二人にありがとうと伝えたかったけど、いつも以上に言葉が上手く紡げず、みっともなく身体が震える。両親や譲、稜以外の体温なんていらなかった。四人以外にも、頭を撫でられたり軽いスキンシップをするのが嬉しい人たちは居るけど、その中に転校生は含まれて居ない。自分から触るならまだいい、無意識でも覚悟を決めて触れているから。でも相手から唐突に触られたり、長時間触れ合ってるのは駄目なのだ。昔みたいに吐く、とまではいかないが、それでも酷く気分が悪かった。手を握り締めただけなのにあんなに怯えて、きっと変に思われただろう。・・・どうでもいいけど。

震える身体をベッドの上に下ろされて、譲と稜に挟まれるようにして抱きしめられる。背中から身体を包み込む譲の体温にほっとして、俺の頭を胸元で抱きかかえるようにする稜の心音に安堵した。

なんとか震えも止まり、たどたどしく二人に謝罪と感謝を伝えれば、譲が酷くいい笑顔を浮かべて経緯を詳しく聞いてきた。食堂であったことは稜が話す。悪いことをした訳じゃないのに、それをいたたまれない気分で聞く俺。

「食堂であったことはわかった。・・・陸」
「・・・なに?」
「なんで食堂にいた? しかも文化委員長と体育委員長と一緒に。美化委員長もいたな」
「・・・、誘われて・・・」
「いくら先輩だからって、誘われたくらいで食堂に行かねェだろ。お前は」

軽く俯く。ここで譲に、転校生が連れた雨宮といざこざがあったなんて知れたら、食堂に行ってまで両委員長を誤魔化そうとした意味がなくなる。だって譲は風紀委員長だ、生徒達を律し、違反した者に罰を与えるのが仕事。
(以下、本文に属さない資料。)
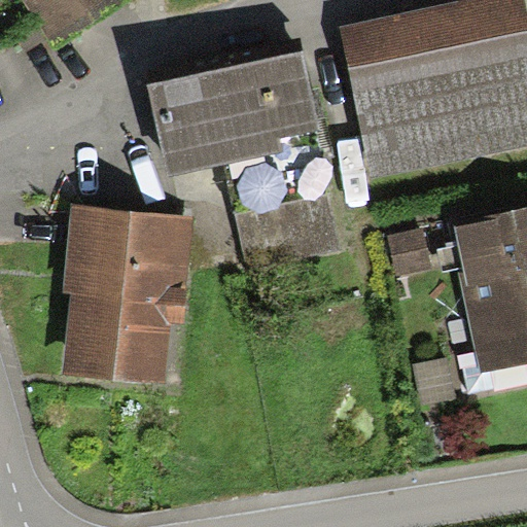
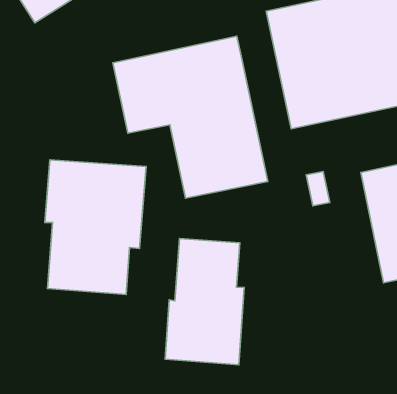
building: none -> [165,238,244,365]

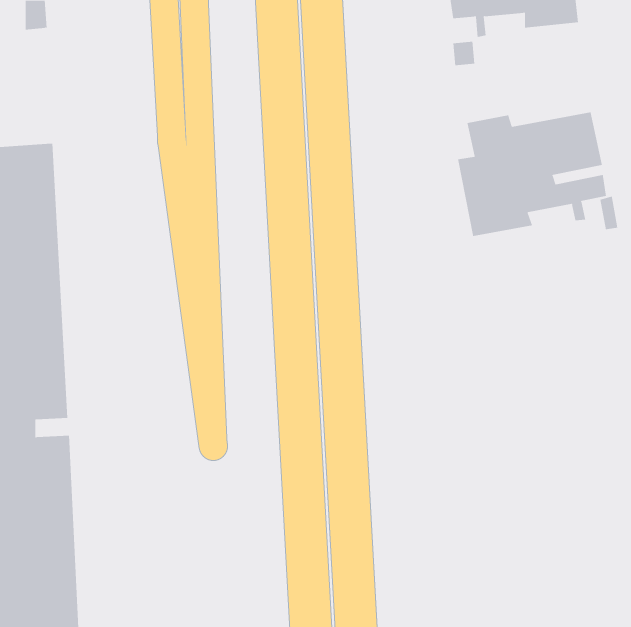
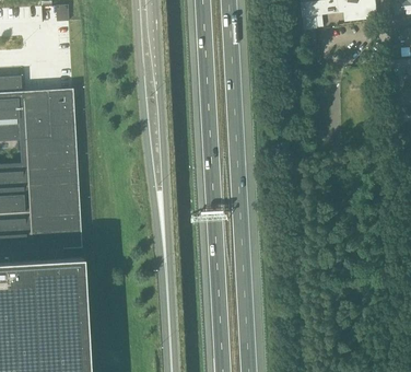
building: [457,112,606,237] -> none

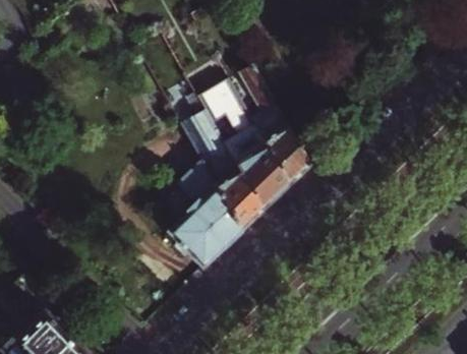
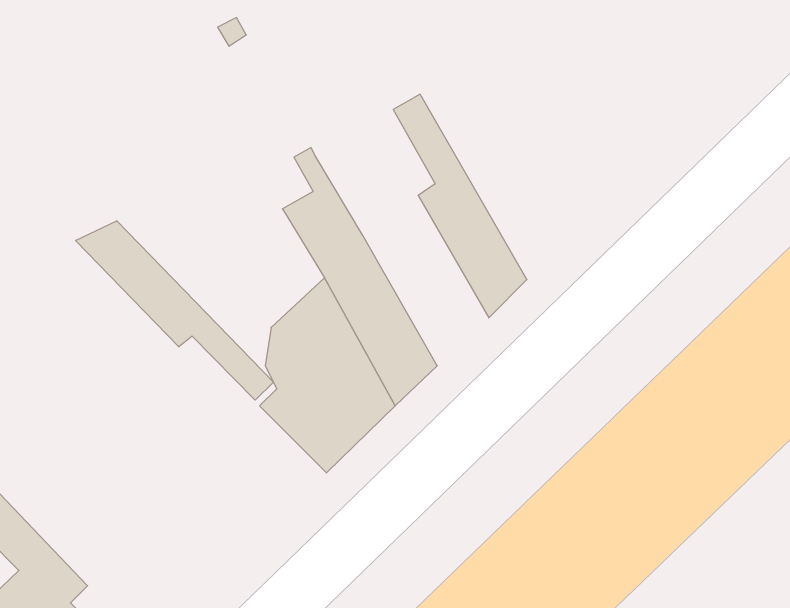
building: [198,65,291,209] -> none
building: none -> [76,221,274,400]

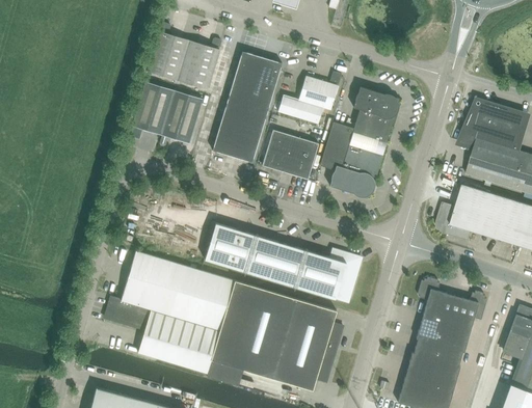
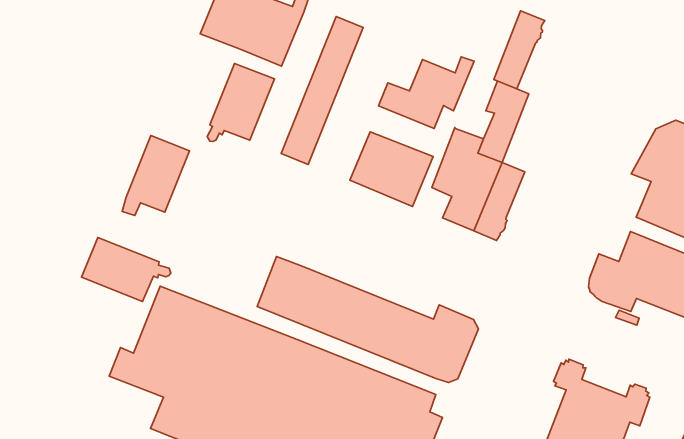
building: [232,58,282,164] -> none
building: [130,83,174,140] -> [122,136,189,216]
building: [368,94,400,149] -> [494,11,545,89]
building: none -> [82,238,171,302]

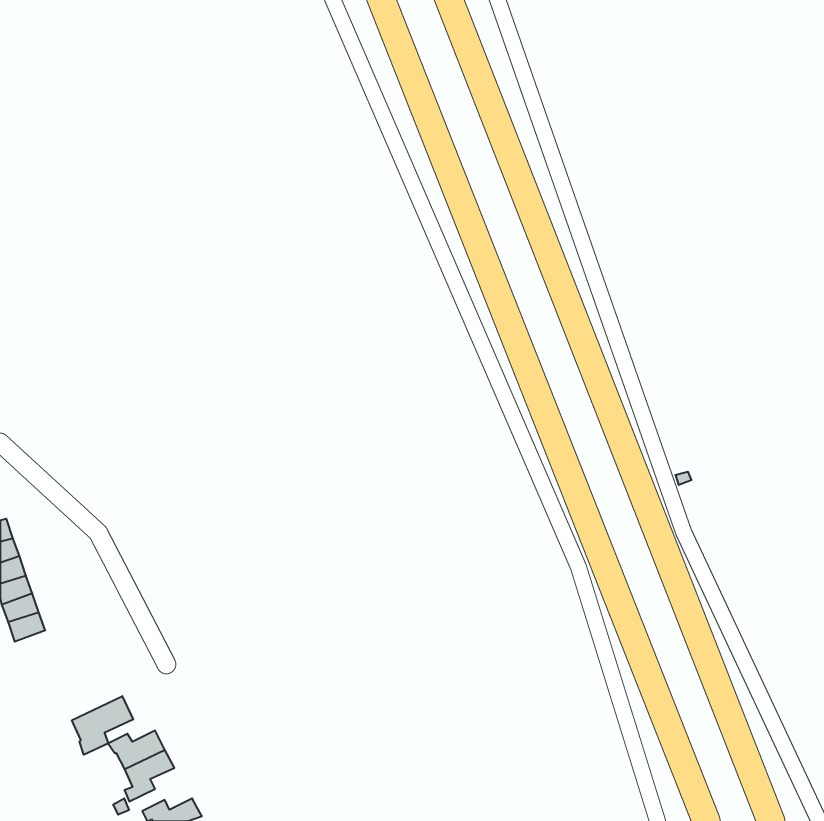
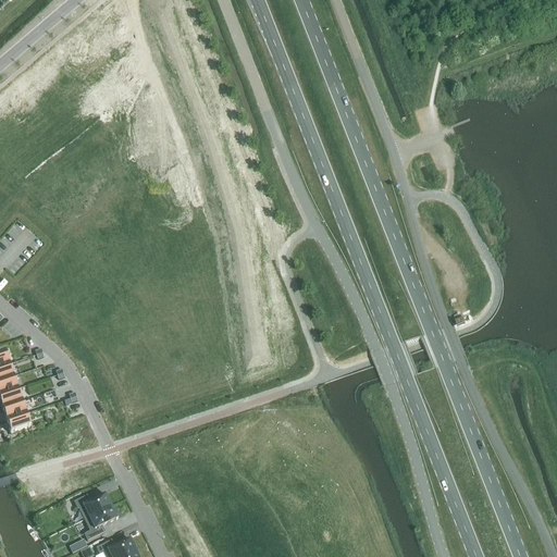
building: [72,696,133,755] -> none

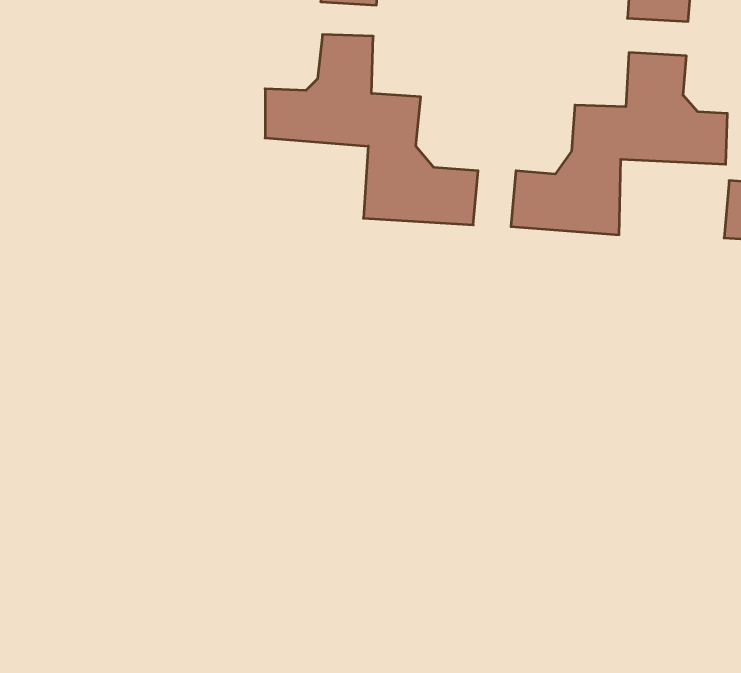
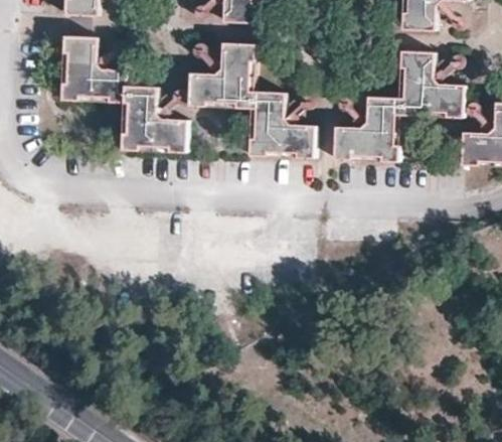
building: none -> [55,31,182,152]

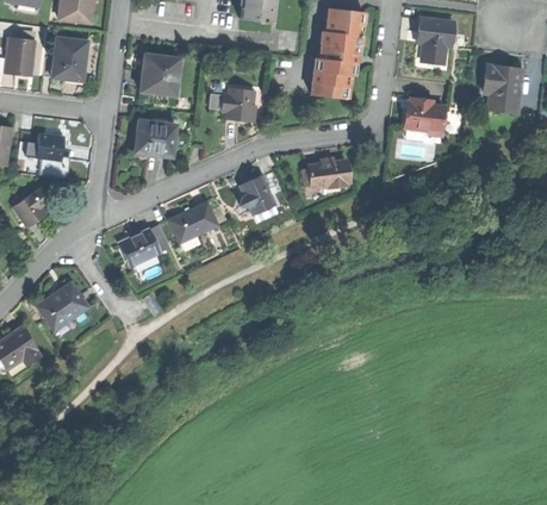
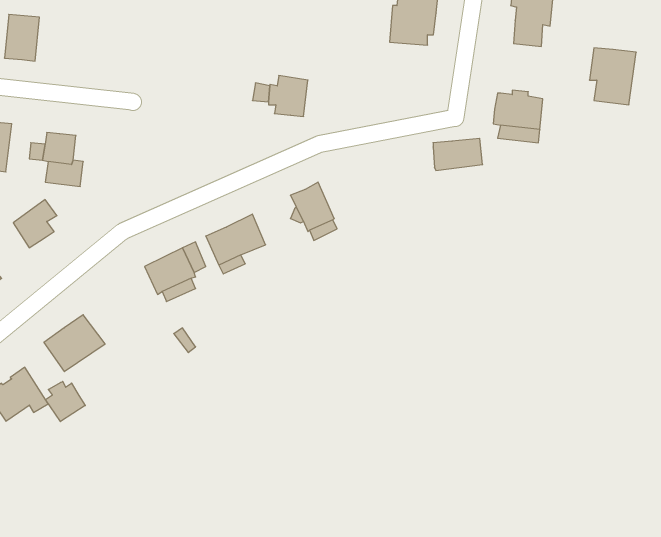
building: [51,37,87,81] -> none
building: [141,52,178,93] -> none
building: [311,58,350,96] -> none
building: [135,118,176,155] -> none
building: [309,161,349,187] -> [433,138,483,170]
building: none -> [46,381,85,422]

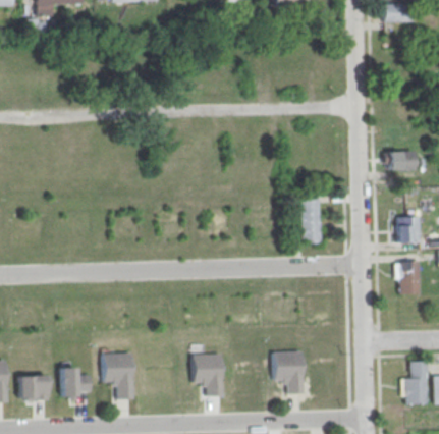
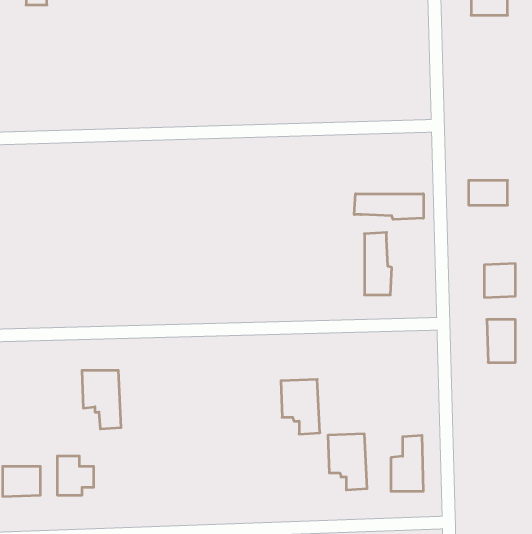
building: none -> [354,194,423,219]
building: [103,354,133,399] -> [82,370,121,429]
building: [193,354,223,396] -> [281,379,320,434]
building: [402,361,428,404] -> [391,435,423,491]

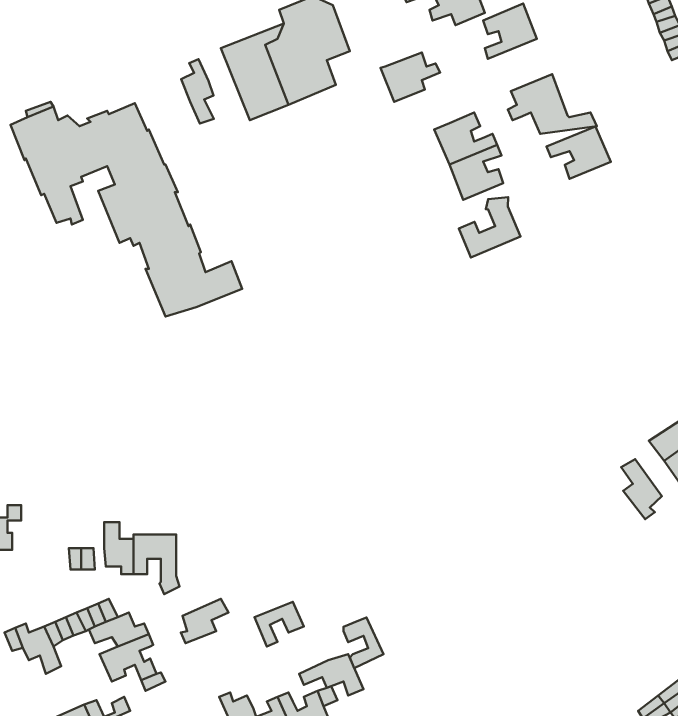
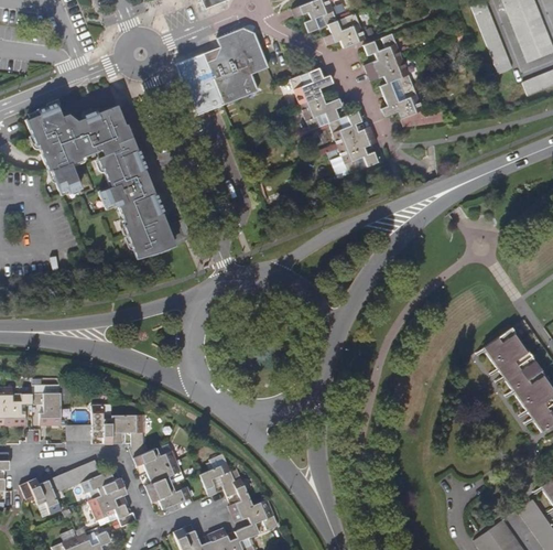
building: [181,59,214,124] -> none
building: none -> [300,95,341,130]
building: [546,127,611,179] -> [367,58,413,96]
building: [459,197,520,257] -> none
building: [621,459,662,519] -> none
building: none -> [32,393,61,425]
building: none -> [134,447,175,473]
building: [344,617,383,668] -> [224,478,252,515]
building: none -> [150,484,192,509]

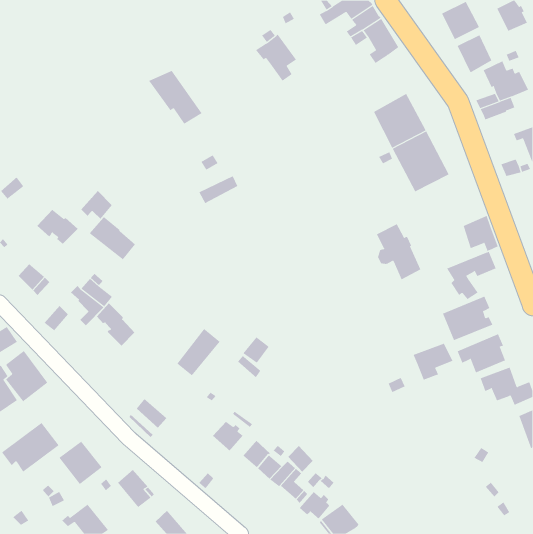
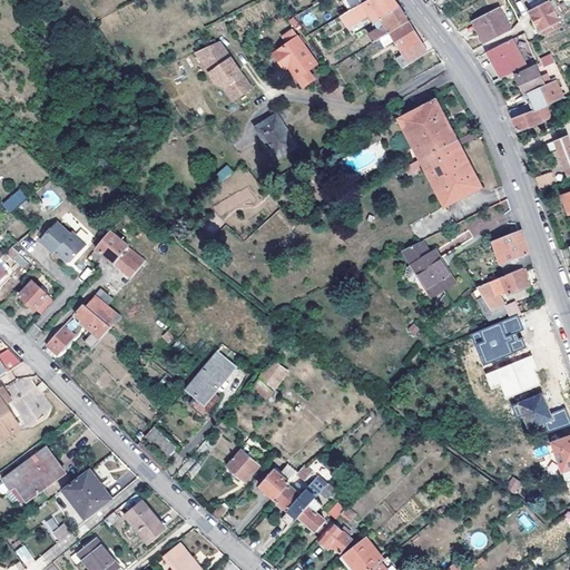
building: [148,70,202,125] -> [193,42,250,100]
building: none -> [254,114,296,160]
building: [80,190,112,220] -> none
building: [96,302,135,346] -> none
building: [413,343,453,380] -> none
「それに、額の傷の原因はわかったが、その包帯については聞いてねェ」
「あ、僕もそれ気になってたんだ。・・・教えて?陸」
「う、・・・」
鋭い視線でこちらを見る譲から目をそらせば、飛び込んでくるのは小首を傾げる稜の姿。・・・やばいにげられない。ぐ、と押し黙る俺に、稜は苦笑を浮かべる。譲は溜息を軽く吐いて、ベチンと頭を叩いたわけである。つまりここでやっと冒頭に至る。


「取り合えず、今は聞かねェ。疲れてンだろ?」
「・・・、あ」
「どうしたの?」
「・・・仕事、」

あと朝持ってた書類もどこやったんだ俺。保健室に忘れたまま、・・・だったりするんだろうか。今日はまだ全然仕事に手をつけてないから、やらなければ。
そう思って呟いたのに、今度は稜から頭を軽く叩かれた。

「今日の仕事は休み!陸、顔色酷いんだからねっ」
「大人しく稜のいうこと聞くんだな。・・・頭の傷治療してやるから、済んだら寝ろ」
「、う、・・・でも」

ベッドの上から床に下りた譲に、ぎろりと睨みつけられる。もごもごと言葉につまった俺をみて、稜が笑った。

「休むんなら、久しぶりに一緒に寝てあげるのに。」
「やすむ」
「即答かよ」

う、だって。二年に上がる時の春休み以来なんだよ、稜と寝るの。

「・・・ゆ、譲も・・・」
「そうだね、譲くんと陸と僕の三人で寝よう」
「あ?・・・しょうがねェな。」

呆れたように苦笑する譲をみて、稜と笑う。


いまこの時間が、永遠に続けばいいのに。